───── Data extracts

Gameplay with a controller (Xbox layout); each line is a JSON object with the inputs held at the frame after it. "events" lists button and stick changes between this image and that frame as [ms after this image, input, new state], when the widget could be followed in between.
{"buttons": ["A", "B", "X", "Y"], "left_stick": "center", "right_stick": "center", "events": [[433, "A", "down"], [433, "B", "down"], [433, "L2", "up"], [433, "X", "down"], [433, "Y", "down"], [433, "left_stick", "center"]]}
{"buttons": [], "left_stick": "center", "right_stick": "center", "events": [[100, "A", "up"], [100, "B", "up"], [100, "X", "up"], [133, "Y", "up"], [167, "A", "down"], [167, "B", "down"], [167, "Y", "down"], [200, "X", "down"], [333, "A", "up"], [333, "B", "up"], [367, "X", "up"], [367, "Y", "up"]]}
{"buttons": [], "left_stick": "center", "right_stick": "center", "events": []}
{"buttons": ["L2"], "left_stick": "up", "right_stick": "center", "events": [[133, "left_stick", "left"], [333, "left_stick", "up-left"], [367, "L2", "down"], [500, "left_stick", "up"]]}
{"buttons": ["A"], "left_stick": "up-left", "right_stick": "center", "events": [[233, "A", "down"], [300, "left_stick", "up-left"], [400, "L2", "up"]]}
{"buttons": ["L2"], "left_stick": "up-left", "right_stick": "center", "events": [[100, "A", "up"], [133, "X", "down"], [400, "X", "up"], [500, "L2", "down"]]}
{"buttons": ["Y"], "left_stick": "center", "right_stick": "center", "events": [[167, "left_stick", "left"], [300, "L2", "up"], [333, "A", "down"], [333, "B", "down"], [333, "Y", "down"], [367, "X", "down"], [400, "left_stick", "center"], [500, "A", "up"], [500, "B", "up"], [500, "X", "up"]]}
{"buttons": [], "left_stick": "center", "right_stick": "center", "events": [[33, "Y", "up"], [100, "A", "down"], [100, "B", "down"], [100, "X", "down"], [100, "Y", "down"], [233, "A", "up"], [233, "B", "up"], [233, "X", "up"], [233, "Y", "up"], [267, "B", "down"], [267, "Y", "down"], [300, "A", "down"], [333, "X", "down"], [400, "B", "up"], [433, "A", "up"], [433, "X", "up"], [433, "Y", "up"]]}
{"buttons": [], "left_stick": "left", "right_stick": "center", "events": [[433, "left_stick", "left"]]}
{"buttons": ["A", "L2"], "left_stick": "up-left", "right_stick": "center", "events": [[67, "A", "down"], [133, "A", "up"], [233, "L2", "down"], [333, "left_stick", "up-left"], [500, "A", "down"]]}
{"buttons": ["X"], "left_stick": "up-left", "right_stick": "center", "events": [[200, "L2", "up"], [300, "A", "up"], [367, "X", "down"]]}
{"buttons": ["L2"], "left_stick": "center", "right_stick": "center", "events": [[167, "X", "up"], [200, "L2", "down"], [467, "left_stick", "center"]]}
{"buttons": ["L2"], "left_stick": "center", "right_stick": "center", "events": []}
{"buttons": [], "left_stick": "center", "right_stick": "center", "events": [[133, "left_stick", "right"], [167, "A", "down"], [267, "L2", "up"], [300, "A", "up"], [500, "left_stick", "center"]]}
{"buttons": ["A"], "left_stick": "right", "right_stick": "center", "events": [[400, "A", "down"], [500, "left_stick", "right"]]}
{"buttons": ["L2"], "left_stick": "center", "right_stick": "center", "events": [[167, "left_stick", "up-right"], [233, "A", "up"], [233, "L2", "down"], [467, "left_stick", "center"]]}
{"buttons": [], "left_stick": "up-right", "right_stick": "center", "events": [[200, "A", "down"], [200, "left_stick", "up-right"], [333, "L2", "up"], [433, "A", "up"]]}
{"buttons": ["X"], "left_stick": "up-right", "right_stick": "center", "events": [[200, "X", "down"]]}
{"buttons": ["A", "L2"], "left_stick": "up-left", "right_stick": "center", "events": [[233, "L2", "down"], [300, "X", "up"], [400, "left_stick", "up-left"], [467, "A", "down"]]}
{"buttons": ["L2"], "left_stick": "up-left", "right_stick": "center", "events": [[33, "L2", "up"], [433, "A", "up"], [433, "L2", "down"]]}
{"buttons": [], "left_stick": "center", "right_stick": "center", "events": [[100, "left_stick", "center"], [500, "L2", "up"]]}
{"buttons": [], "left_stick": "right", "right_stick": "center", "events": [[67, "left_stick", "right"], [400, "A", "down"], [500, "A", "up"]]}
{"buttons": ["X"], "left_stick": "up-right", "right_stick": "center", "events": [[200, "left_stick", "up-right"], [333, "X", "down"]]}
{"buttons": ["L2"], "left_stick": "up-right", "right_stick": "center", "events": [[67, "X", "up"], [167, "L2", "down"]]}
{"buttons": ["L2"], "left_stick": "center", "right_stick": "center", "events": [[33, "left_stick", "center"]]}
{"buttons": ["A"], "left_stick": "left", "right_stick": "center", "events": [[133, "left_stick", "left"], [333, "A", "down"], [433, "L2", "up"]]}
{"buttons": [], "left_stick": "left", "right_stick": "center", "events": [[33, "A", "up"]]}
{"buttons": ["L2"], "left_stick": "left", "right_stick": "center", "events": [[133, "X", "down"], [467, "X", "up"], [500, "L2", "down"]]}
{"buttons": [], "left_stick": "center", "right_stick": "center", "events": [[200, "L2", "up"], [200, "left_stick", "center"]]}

──────────

## Aim of the exercise
A verbatim copy of the records above should be returned.

## Task solution
Gameplay with a controller (Xbox layout); each line is a JSON object with the inputs held at the frame after it. "events" lists button and stick changes between this image and that frame as [ms after this image, input, new state], when the widget could be followed in between.
{"buttons": ["A", "B", "X", "Y"], "left_stick": "center", "right_stick": "center", "events": [[433, "A", "down"], [433, "B", "down"], [433, "L2", "up"], [433, "X", "down"], [433, "Y", "down"], [433, "left_stick", "center"]]}
{"buttons": [], "left_stick": "center", "right_stick": "center", "events": [[100, "A", "up"], [100, "B", "up"], [100, "X", "up"], [133, "Y", "up"], [167, "A", "down"], [167, "B", "down"], [167, "Y", "down"], [200, "X", "down"], [333, "A", "up"], [333, "B", "up"], [367, "X", "up"], [367, "Y", "up"]]}
{"buttons": [], "left_stick": "center", "right_stick": "center", "events": []}
{"buttons": ["L2"], "left_stick": "up", "right_stick": "center", "events": [[133, "left_stick", "left"], [333, "left_stick", "up-left"], [367, "L2", "down"], [500, "left_stick", "up"]]}
{"buttons": ["A"], "left_stick": "up-left", "right_stick": "center", "events": [[233, "A", "down"], [300, "left_stick", "up-left"], [400, "L2", "up"]]}
{"buttons": ["L2"], "left_stick": "up-left", "right_stick": "center", "events": [[100, "A", "up"], [133, "X", "down"], [400, "X", "up"], [500, "L2", "down"]]}
{"buttons": ["Y"], "left_stick": "center", "right_stick": "center", "events": [[167, "left_stick", "left"], [300, "L2", "up"], [333, "A", "down"], [333, "B", "down"], [333, "Y", "down"], [367, "X", "down"], [400, "left_stick", "center"], [500, "A", "up"], [500, "B", "up"], [500, "X", "up"]]}
{"buttons": [], "left_stick": "center", "right_stick": "center", "events": [[33, "Y", "up"], [100, "A", "down"], [100, "B", "down"], [100, "X", "down"], [100, "Y", "down"], [233, "A", "up"], [233, "B", "up"], [233, "X", "up"], [233, "Y", "up"], [267, "B", "down"], [267, "Y", "down"], [300, "A", "down"], [333, "X", "down"], [400, "B", "up"], [433, "A", "up"], [433, "X", "up"], [433, "Y", "up"]]}
{"buttons": [], "left_stick": "left", "right_stick": "center", "events": [[433, "left_stick", "left"]]}
{"buttons": ["A", "L2"], "left_stick": "up-left", "right_stick": "center", "events": [[67, "A", "down"], [133, "A", "up"], [233, "L2", "down"], [333, "left_stick", "up-left"], [500, "A", "down"]]}
{"buttons": ["X"], "left_stick": "up-left", "right_stick": "center", "events": [[200, "L2", "up"], [300, "A", "up"], [367, "X", "down"]]}
{"buttons": ["L2"], "left_stick": "center", "right_stick": "center", "events": [[167, "X", "up"], [200, "L2", "down"], [467, "left_stick", "center"]]}
{"buttons": ["L2"], "left_stick": "center", "right_stick": "center", "events": []}
{"buttons": [], "left_stick": "center", "right_stick": "center", "events": [[133, "left_stick", "right"], [167, "A", "down"], [267, "L2", "up"], [300, "A", "up"], [500, "left_stick", "center"]]}
{"buttons": ["A"], "left_stick": "right", "right_stick": "center", "events": [[400, "A", "down"], [500, "left_stick", "right"]]}
{"buttons": ["L2"], "left_stick": "center", "right_stick": "center", "events": [[167, "left_stick", "up-right"], [233, "A", "up"], [233, "L2", "down"], [467, "left_stick", "center"]]}
{"buttons": [], "left_stick": "up-right", "right_stick": "center", "events": [[200, "A", "down"], [200, "left_stick", "up-right"], [333, "L2", "up"], [433, "A", "up"]]}
{"buttons": ["X"], "left_stick": "up-right", "right_stick": "center", "events": [[200, "X", "down"]]}
{"buttons": ["A", "L2"], "left_stick": "up-left", "right_stick": "center", "events": [[233, "L2", "down"], [300, "X", "up"], [400, "left_stick", "up-left"], [467, "A", "down"]]}
{"buttons": ["L2"], "left_stick": "up-left", "right_stick": "center", "events": [[33, "L2", "up"], [433, "A", "up"], [433, "L2", "down"]]}
{"buttons": [], "left_stick": "center", "right_stick": "center", "events": [[100, "left_stick", "center"], [500, "L2", "up"]]}
{"buttons": [], "left_stick": "right", "right_stick": "center", "events": [[67, "left_stick", "right"], [400, "A", "down"], [500, "A", "up"]]}
{"buttons": ["X"], "left_stick": "up-right", "right_stick": "center", "events": [[200, "left_stick", "up-right"], [333, "X", "down"]]}
{"buttons": ["L2"], "left_stick": "up-right", "right_stick": "center", "events": [[67, "X", "up"], [167, "L2", "down"]]}
{"buttons": ["L2"], "left_stick": "center", "right_stick": "center", "events": [[33, "left_stick", "center"]]}
{"buttons": ["A"], "left_stick": "left", "right_stick": "center", "events": [[133, "left_stick", "left"], [333, "A", "down"], [433, "L2", "up"]]}
{"buttons": [], "left_stick": "left", "right_stick": "center", "events": [[33, "A", "up"]]}
{"buttons": ["L2"], "left_stick": "left", "right_stick": "center", "events": [[133, "X", "down"], [467, "X", "up"], [500, "L2", "down"]]}
{"buttons": [], "left_stick": "center", "right_stick": "center", "events": [[200, "L2", "up"], [200, "left_stick", "center"]]}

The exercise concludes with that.